3. Reduce the number of deaths from complications – This means access to emergency obstetric care. Examples include provision of caesarean sections for cases of obstructed labour, giving oxytocin to prevent too much blood from being lost from haemorrhaging, and giving antibiotics to treat maternal sepsis. The DCP2 estimates the greatest cost of emergency obstetric care to be doctors. The cost-effectiveness of provision of such emergency care it gives at $87 per DALY, that is 11.5 DALYs/$1000. 6

Reference:

Disease Control Priorities in Developing Countries. 2nd edition. Jamison DT, Breman JG, Measham AR, et al., editors. Washington (DC): World Bank; 2006, ch2, ch26. (Close footnote)

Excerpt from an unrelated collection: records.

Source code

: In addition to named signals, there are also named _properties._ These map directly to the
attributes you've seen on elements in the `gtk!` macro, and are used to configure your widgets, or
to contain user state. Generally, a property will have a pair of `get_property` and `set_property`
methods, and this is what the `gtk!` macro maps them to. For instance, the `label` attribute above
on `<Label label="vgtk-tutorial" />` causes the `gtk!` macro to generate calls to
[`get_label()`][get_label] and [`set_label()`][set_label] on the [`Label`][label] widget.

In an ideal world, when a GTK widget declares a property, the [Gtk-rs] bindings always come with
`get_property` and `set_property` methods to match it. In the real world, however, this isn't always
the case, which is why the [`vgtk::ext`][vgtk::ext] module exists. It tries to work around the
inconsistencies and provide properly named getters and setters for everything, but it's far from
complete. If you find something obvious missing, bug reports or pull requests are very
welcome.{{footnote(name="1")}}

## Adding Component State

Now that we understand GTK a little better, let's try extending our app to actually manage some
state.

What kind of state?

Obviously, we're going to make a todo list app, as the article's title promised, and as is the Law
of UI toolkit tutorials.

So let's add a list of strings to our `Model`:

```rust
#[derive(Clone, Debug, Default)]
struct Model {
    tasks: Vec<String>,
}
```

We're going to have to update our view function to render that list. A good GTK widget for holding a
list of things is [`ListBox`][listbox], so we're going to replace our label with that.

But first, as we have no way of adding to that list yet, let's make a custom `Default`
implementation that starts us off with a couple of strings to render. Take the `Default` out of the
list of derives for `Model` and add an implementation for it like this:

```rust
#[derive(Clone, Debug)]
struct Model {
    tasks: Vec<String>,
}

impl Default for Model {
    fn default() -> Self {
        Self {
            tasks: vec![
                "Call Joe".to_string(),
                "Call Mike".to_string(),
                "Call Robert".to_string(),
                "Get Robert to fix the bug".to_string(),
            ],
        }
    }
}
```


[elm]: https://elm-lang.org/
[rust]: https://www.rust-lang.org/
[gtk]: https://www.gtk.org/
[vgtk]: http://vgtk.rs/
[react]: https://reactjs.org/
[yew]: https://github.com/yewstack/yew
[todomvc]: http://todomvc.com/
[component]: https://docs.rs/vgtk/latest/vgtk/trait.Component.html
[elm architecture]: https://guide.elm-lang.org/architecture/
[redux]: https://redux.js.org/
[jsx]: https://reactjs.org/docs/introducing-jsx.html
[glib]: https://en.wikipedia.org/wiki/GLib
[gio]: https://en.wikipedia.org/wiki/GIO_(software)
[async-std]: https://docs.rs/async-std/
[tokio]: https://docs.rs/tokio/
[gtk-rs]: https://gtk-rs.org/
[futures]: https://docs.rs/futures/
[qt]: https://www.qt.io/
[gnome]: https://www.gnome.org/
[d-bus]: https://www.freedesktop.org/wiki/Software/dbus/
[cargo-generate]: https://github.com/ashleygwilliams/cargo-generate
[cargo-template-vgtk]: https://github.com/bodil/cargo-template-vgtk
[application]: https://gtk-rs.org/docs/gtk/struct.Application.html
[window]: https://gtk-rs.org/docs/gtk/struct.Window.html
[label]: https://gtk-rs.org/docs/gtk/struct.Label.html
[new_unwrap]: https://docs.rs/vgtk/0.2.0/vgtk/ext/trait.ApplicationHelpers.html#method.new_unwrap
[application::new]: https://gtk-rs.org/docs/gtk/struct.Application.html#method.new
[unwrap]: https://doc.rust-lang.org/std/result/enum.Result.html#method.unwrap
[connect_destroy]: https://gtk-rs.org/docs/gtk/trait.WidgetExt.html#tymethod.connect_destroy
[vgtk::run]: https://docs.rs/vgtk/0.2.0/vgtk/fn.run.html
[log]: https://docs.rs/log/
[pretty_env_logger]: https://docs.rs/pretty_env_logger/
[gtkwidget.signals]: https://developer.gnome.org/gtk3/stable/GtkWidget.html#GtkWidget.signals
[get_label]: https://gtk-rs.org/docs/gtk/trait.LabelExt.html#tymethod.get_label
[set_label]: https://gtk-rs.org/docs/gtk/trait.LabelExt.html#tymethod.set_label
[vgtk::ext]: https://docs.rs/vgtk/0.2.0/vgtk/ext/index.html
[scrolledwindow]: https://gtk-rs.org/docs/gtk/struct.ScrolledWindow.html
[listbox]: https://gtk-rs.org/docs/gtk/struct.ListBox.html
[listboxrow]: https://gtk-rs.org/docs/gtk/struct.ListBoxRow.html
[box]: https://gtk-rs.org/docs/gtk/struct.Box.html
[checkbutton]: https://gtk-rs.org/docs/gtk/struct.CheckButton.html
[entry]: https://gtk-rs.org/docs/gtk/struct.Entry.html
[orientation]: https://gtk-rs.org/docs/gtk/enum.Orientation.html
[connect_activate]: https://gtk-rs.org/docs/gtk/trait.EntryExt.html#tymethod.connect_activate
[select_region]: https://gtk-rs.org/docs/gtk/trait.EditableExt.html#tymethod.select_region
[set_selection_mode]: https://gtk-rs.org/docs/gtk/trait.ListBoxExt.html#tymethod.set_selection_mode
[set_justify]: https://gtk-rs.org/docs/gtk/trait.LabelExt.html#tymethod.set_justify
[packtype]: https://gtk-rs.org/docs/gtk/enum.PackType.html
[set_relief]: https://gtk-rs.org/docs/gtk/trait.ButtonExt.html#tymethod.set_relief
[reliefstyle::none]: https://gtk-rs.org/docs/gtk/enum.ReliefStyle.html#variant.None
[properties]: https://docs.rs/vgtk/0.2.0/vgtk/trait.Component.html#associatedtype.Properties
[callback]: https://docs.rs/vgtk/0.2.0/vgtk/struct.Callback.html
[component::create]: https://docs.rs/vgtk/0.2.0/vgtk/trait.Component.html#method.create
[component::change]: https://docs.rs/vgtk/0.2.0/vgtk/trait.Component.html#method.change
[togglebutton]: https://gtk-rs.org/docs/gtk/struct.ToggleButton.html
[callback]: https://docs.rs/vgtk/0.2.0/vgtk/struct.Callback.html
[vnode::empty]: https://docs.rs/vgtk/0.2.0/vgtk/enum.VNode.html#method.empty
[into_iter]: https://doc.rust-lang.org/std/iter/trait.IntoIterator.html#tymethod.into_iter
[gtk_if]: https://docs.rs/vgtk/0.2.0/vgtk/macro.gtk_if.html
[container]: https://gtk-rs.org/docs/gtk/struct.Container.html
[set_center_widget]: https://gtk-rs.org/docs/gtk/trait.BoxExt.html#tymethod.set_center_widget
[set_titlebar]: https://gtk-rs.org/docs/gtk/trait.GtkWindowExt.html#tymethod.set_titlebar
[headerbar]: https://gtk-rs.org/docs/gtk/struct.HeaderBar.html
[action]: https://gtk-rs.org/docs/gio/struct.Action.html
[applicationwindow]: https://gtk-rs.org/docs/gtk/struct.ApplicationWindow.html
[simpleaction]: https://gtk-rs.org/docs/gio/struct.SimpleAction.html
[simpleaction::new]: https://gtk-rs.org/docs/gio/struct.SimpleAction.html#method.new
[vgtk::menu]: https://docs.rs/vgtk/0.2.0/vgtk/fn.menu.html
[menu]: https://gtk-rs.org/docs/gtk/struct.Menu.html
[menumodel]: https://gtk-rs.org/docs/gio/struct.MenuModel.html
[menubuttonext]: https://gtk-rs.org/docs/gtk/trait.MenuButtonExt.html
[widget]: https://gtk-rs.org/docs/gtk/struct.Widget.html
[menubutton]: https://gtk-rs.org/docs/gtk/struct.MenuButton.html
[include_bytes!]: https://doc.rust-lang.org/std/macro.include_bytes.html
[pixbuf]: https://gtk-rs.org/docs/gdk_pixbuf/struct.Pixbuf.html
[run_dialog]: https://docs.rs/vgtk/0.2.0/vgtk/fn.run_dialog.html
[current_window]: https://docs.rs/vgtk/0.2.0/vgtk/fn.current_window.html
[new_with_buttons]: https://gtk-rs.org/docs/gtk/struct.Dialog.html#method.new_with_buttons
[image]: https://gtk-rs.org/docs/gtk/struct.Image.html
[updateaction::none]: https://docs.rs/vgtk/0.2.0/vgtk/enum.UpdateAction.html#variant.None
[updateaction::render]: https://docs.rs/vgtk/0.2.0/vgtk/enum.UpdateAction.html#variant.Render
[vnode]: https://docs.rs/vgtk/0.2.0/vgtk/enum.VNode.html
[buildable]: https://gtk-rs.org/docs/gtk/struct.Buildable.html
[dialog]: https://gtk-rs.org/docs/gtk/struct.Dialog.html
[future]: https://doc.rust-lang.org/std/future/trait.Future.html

Beyond direct DALYs saved for mothers, pregnancy related deaths leave children without mothers, which affects their health (girls, in particular, are more likely to survive if their mother is alive), and may hinder their education by forcing them to stay and look after the home, or to go out to work. This indirectly improves the effectiveness of maternal mortality interventions.

Further, interventions which prevent maternal deaths also reduce disabilities, which is not necessarily fully factored into the statistics or quantifiable in terms of DALYs – for example, the DCP analysis does not do this. Finally, some of the worst consequences of maternal mortality may be social rather than physical: for example, women suffering from obstetric fistula (caused by obstructed labour) are frequently ostracised by their communities. 

Conclusion

The cost-effectiveness of the interventions which prevent maternal deaths is reduced by the large and unpredictable number of potential complications, by the manpower needed to monitor pregnant women to pick up problems early, and by the high levels of training and equipment needed to deal with severe complications. Many of the most effective interventions require significantly improved access to clinical health facilities and systems before they can be deployed; as such they are more complicated and fragile interventions than bed nets or deworming. Nonetheless such interventions appear reasonably cost-effective and have numerous positive side-effects. We would be interested in investigating and charities that reduce maternal mortality using demonstrated cost-effective methods with our current recommendations.